Required work >> Reply only with how many lines in these entries hold the string "handling".

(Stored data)
________

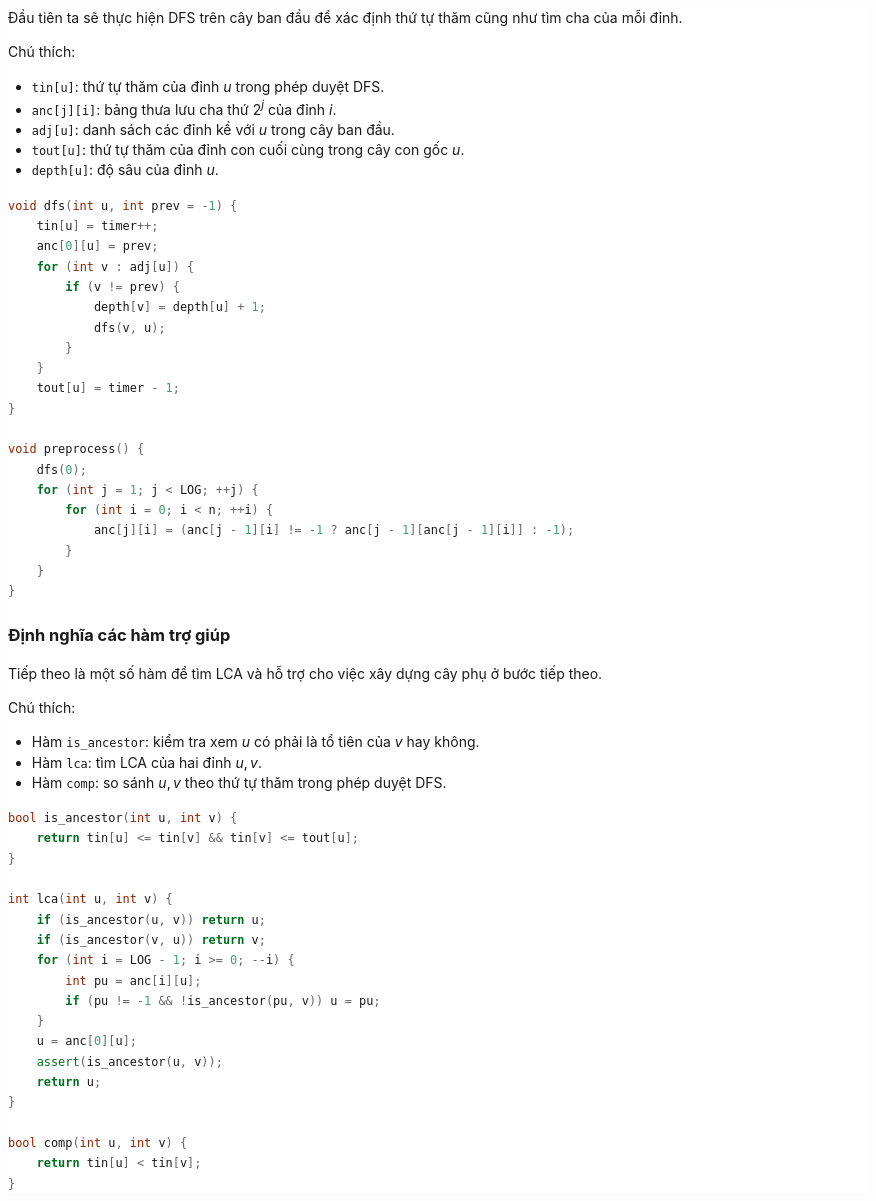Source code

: Đầu tiên ta sẽ thực hiện DFS trên cây ban đầu để xác định thứ tự thăm cũng như tìm cha của mỗi đỉnh.

Chú thích:
- `tin[u]`: thứ tự thăm của đỉnh $u$ trong phép duyệt DFS.
- `anc[j][i]`: bảng thưa lưu cha thứ $2^j$ của đỉnh $i$.
- `adj[u]`: danh sách các đỉnh kề với $u$ trong cây ban đầu.
- `tout[u]`: thứ tự thăm của đỉnh con cuối cùng trong cây con gốc $u$.
- `depth[u]`: độ sâu của đỉnh $u$.

```cpp
void dfs(int u, int prev = -1) {
    tin[u] = timer++;
    anc[0][u] = prev;
    for (int v : adj[u]) {
        if (v != prev) {
            depth[v] = depth[u] + 1;
            dfs(v, u);
        }
    }
    tout[u] = timer - 1;
}

void preprocess() {
    dfs(0);
    for (int j = 1; j < LOG; ++j) {
        for (int i = 0; i < n; ++i) {
            anc[j][i] = (anc[j - 1][i] != -1 ? anc[j - 1][anc[j - 1][i]] : -1);
        }
    }
}
```

### Định nghĩa các hàm trợ giúp

Tiếp theo là một số hàm để tìm LCA và hỗ trợ cho việc xây dựng cây phụ ở bước tiếp theo.

Chú thích:
- Hàm `is_ancestor`: kiểm tra xem $u$ có phải là tổ tiên của $v$ hay không.
- Hàm `lca`: tìm LCA của hai đỉnh $u, v$.
- Hàm `comp`: so sánh $u, v$ theo thứ tự thăm trong phép duyệt DFS.

```cpp
bool is_ancestor(int u, int v) {
    return tin[u] <= tin[v] && tin[v] <= tout[u];
}

int lca(int u, int v) {
    if (is_ancestor(u, v)) return u;
    if (is_ancestor(v, u)) return v;
    for (int i = LOG - 1; i >= 0; --i) {
        int pu = anc[i][u];
        if (pu != -1 && !is_ancestor(pu, v)) u = pu;
    }
    u = anc[0][u];
    assert(is_ancestor(u, v));
    return u;
}

bool comp(int u, int v) {
    return tin[u] < tin[v];
}
```
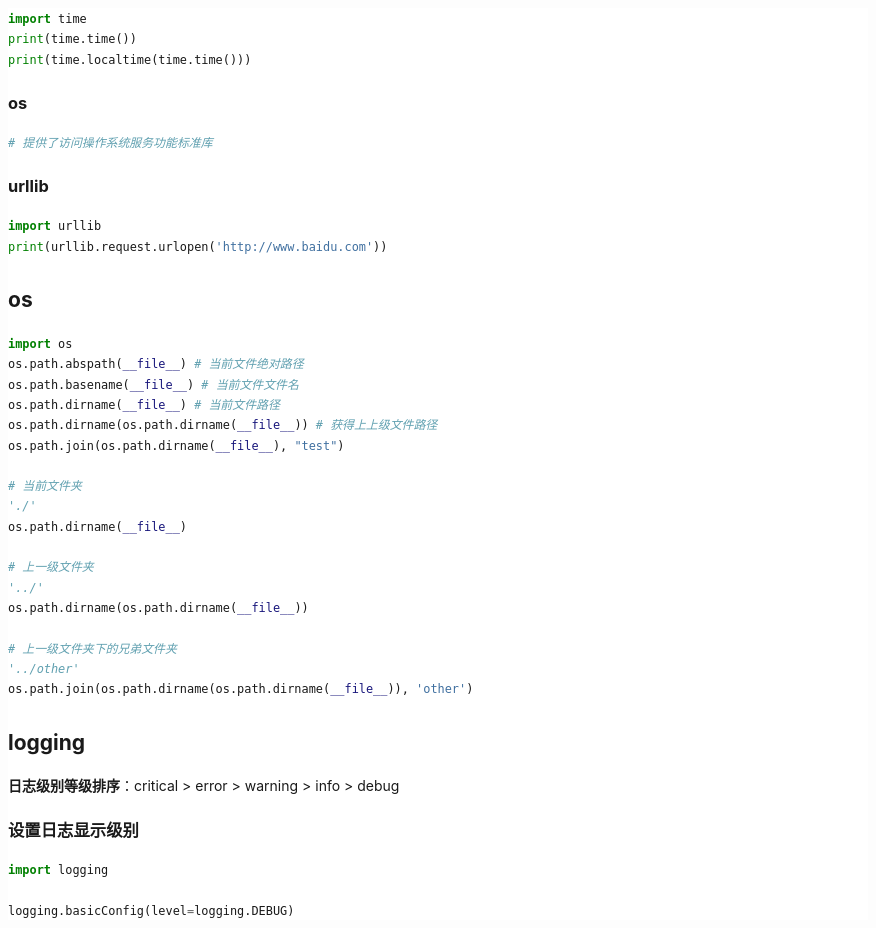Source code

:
 ```python
import time
print(time.time())
print(time.localtime(time.time()))
```

### os

```python
# 提供了访问操作系统服务功能标准库
```

### urllib

```python
import urllib
print(urllib.request.urlopen('http://www.baidu.com'))
```



## os

```python
import os
os.path.abspath(__file__) # 当前文件绝对路径
os.path.basename(__file__) # 当前文件文件名
os.path.dirname(__file__) # 当前文件路径
os.path.dirname(os.path.dirname(__file__)) # 获得上上级文件路径
os.path.join(os.path.dirname(__file__), "test")

# 当前文件夹
'./'
os.path.dirname(__file__)

# 上一级文件夹
'../'
os.path.dirname(os.path.dirname(__file__))

# 上一级文件夹下的兄弟文件夹
'../other'
os.path.join(os.path.dirname(os.path.dirname(__file__)), 'other')
```

## logging

**日志级别等级排序**：critical > error > warning > info > debug

### 设置日志显示级别

```python
import logging

logging.basicConfig(level=logging.DEBUG)
```
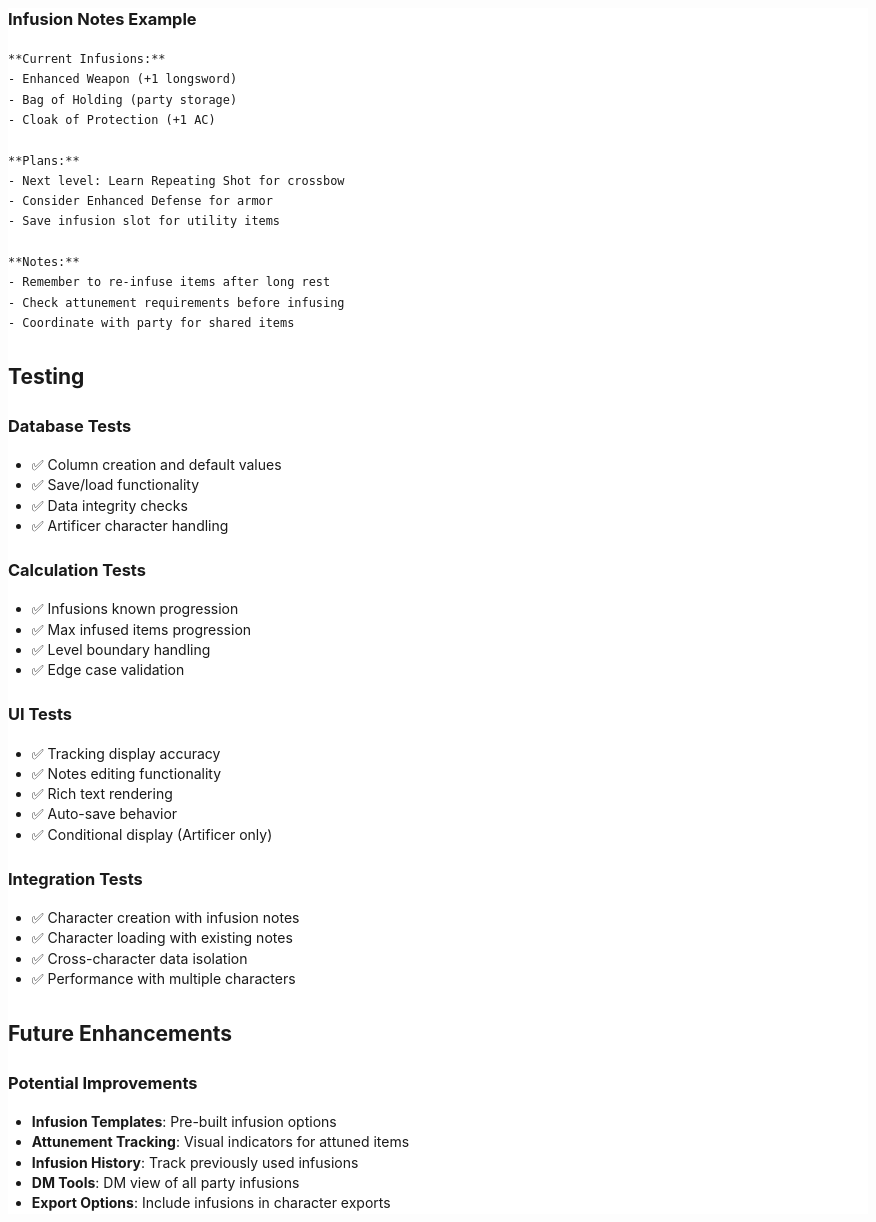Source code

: ### **Infusion Notes Example**
```
**Current Infusions:**
- Enhanced Weapon (+1 longsword)
- Bag of Holding (party storage)
- Cloak of Protection (+1 AC)

**Plans:**
- Next level: Learn Repeating Shot for crossbow
- Consider Enhanced Defense for armor
- Save infusion slot for utility items

**Notes:**
- Remember to re-infuse items after long rest
- Check attunement requirements before infusing
- Coordinate with party for shared items
```

## Testing

### **Database Tests**
- ✅ Column creation and default values
- ✅ Save/load functionality
- ✅ Data integrity checks
- ✅ Artificer character handling

### **Calculation Tests**
- ✅ Infusions known progression
- ✅ Max infused items progression
- ✅ Level boundary handling
- ✅ Edge case validation

### **UI Tests**
- ✅ Tracking display accuracy
- ✅ Notes editing functionality
- ✅ Rich text rendering
- ✅ Auto-save behavior
- ✅ Conditional display (Artificer only)

### **Integration Tests**
- ✅ Character creation with infusion notes
- ✅ Character loading with existing notes
- ✅ Cross-character data isolation
- ✅ Performance with multiple characters

## Future Enhancements

### **Potential Improvements**
- **Infusion Templates**: Pre-built infusion options
- **Attunement Tracking**: Visual indicators for attuned items
- **Infusion History**: Track previously used infusions
- **DM Tools**: DM view of all party infusions
- **Export Options**: Include infusions in character exports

________

Reply >> 2